Exchange-Traded vs. Index Funds Tried-and-true index funds still rank highest on our list, but exchange-traded funds can add spice to a well-rounded portfolio.
Opinions expressed by Entrepreneur contributors are their own.
Exchange-traded funds and index funds aren't so different. They are both baskets of stocks that are meant to cover a broad sector or index and managed passively rather than actively. You're tracking the same well-known, 500-stock index whether you invest in the SPDR S&P 500 ETF or buy shares in the Fidelity Spartan 500 index fund.
The index fund business sure ain't chopped liver, but the ETF business has been booming of late. The number of ETFs on the market has skyrocketed this year more than ever, forcing me in recent months to look again at my long-held preference for cheap index funds. And look I did. The result: I don't think I will entirely change my spots, since I continue to believe that index funds are better much of the time. But I will grant that ETFs deserve consideration for certain investors in certain situations.

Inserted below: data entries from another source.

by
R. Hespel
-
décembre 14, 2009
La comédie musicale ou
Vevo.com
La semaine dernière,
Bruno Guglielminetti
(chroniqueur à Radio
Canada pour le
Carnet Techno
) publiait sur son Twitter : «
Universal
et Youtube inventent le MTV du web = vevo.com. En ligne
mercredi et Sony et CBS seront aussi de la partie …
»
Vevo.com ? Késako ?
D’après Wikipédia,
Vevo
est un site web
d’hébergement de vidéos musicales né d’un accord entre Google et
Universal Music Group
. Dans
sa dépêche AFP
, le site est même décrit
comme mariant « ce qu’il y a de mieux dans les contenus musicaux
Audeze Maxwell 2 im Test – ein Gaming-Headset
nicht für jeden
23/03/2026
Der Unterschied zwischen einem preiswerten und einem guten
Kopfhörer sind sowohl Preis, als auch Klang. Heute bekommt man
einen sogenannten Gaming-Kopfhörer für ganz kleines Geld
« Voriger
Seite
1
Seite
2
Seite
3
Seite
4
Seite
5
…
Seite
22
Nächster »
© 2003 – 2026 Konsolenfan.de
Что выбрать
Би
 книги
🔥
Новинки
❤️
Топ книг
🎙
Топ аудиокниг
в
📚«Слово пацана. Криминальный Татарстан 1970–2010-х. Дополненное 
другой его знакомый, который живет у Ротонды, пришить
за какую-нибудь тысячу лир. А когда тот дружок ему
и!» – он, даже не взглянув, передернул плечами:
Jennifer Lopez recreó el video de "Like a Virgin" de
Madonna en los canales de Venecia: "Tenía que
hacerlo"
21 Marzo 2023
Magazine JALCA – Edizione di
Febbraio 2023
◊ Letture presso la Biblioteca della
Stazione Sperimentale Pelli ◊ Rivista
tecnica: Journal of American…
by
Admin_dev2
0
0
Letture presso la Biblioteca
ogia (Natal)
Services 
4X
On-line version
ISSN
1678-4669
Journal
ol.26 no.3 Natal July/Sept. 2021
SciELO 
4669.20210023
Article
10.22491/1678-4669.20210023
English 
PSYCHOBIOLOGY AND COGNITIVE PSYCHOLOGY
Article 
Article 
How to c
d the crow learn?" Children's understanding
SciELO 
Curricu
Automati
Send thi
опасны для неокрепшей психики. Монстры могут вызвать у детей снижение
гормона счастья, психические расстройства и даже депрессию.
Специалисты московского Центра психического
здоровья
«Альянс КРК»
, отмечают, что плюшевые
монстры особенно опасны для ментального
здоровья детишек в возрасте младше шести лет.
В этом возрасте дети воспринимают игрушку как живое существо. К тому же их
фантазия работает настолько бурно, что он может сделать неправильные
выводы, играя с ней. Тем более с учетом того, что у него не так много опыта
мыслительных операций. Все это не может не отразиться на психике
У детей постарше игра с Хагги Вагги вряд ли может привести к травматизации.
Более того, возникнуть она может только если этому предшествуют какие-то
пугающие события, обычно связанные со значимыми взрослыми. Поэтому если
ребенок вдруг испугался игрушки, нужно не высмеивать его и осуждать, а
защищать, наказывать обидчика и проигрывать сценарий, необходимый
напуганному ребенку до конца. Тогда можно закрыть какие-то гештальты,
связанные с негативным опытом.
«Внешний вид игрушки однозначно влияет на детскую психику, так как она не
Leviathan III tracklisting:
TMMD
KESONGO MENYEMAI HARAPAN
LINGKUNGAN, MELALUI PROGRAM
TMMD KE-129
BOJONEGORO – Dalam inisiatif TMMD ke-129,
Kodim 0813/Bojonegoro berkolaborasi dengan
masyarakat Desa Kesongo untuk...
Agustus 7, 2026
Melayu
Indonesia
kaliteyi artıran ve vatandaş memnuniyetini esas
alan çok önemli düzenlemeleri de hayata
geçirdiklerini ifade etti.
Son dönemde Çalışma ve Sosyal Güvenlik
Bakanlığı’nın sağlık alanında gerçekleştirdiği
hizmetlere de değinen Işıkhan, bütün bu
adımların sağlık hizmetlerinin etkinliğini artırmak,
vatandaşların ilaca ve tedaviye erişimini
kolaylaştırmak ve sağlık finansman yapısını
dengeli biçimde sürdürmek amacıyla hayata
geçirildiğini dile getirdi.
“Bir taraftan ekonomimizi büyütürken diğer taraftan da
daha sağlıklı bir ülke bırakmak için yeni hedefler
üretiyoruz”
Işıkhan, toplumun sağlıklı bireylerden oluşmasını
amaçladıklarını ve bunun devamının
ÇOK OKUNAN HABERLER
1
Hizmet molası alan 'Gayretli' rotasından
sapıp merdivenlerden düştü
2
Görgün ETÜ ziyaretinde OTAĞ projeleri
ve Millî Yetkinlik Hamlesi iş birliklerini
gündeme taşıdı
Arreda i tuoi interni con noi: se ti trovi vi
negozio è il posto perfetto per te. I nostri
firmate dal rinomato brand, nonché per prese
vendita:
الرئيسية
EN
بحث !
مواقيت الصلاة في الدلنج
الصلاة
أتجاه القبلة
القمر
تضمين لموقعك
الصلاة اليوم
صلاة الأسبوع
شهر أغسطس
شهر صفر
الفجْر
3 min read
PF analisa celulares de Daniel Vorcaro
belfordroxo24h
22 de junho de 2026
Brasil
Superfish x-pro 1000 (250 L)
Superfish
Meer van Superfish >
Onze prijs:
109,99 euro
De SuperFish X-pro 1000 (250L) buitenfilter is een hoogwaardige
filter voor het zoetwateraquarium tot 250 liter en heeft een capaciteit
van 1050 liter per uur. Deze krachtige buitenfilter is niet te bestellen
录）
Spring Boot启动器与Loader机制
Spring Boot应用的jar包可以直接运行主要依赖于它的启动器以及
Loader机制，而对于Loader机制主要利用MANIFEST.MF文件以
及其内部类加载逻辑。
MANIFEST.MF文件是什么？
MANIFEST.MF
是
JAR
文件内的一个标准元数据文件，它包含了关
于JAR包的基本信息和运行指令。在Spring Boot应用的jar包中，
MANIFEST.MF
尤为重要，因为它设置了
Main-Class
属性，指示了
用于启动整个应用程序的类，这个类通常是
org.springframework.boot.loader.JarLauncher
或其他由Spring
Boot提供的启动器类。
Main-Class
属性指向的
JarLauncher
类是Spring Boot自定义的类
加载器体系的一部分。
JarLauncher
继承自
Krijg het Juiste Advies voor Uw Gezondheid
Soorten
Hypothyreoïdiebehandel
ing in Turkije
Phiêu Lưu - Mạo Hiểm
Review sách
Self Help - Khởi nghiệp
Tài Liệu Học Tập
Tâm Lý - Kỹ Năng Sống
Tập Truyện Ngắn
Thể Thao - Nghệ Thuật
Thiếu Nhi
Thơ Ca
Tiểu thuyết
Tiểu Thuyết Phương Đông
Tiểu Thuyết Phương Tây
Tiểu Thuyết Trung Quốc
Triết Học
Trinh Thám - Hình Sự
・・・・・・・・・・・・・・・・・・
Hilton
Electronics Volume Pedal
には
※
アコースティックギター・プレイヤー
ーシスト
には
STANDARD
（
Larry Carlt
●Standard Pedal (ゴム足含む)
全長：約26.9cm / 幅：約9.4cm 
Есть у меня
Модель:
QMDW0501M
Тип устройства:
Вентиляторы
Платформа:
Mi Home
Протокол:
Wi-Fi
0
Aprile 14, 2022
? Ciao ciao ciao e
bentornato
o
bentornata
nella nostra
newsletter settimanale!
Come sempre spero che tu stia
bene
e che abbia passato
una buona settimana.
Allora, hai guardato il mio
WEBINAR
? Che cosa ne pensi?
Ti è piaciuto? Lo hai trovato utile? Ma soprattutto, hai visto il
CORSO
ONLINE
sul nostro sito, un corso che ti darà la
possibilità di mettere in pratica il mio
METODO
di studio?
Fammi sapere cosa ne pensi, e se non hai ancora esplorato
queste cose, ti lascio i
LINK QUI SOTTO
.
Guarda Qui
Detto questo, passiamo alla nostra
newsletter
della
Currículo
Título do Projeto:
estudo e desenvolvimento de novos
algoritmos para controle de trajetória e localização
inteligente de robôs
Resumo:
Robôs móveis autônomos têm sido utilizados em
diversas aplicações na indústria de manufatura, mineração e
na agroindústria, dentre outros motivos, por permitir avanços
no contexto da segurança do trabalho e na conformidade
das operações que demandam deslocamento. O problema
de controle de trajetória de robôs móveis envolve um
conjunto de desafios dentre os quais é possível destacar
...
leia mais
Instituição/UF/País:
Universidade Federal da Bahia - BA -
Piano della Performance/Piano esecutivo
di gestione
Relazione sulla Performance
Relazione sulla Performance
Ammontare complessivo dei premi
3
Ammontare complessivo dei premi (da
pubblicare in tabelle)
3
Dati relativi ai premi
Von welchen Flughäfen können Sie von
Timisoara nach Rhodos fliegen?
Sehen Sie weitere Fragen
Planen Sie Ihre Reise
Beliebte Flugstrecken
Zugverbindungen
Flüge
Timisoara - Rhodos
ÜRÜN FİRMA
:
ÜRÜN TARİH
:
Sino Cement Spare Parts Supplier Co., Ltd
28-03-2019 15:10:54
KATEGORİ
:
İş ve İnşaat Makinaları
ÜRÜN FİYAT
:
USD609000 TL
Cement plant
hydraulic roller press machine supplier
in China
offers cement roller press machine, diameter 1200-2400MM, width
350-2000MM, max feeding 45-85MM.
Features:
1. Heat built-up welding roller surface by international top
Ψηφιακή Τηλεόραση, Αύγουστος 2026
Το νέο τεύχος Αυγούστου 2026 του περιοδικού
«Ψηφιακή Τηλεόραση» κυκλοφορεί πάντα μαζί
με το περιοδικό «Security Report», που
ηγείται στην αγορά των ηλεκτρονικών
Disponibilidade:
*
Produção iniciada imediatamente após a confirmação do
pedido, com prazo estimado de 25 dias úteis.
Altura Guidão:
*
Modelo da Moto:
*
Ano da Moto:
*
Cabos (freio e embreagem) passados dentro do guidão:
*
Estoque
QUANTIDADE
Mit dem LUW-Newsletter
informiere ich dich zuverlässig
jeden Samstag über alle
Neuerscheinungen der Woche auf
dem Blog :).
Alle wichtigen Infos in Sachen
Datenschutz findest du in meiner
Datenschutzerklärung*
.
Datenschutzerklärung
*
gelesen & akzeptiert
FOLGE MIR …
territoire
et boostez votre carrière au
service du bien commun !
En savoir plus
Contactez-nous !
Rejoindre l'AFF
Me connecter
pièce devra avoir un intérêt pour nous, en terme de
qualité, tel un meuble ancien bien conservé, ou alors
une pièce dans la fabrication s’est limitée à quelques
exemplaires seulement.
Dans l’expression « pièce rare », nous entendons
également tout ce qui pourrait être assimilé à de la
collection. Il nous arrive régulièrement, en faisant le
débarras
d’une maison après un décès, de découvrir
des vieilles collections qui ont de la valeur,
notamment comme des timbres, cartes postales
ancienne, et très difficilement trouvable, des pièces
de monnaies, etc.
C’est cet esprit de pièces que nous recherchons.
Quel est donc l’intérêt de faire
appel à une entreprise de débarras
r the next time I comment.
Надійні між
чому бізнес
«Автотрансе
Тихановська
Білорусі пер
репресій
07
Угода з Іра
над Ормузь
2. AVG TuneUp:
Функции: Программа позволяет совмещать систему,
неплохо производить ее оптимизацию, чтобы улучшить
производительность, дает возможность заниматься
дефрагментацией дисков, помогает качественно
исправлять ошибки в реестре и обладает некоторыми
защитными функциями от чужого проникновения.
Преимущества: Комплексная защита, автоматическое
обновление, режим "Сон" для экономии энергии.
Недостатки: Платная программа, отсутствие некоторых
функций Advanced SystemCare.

My biggest concern is that the action in ETFs is pushing toward narrower and more esoteric niches all the time. A preferred-stock ETF, anyone? How about global alternative energy? Or a pure play oil fund? Or a double-down leveraged fund, so when a stock index gains--or loses--10 percent, you gain--or lose--twice as much? None of these ETFs are bad. But these funds represent overspecialization of the kind that limits diversification and hurts most people most of the time. Also, keep in mind that the brokerage costs associated with trading ETFs might offset any tax or expense savings, especially if you trade frequently. That means you probably should not put small amounts of money into an ETF regularly since it will only rack up the brokerage bill.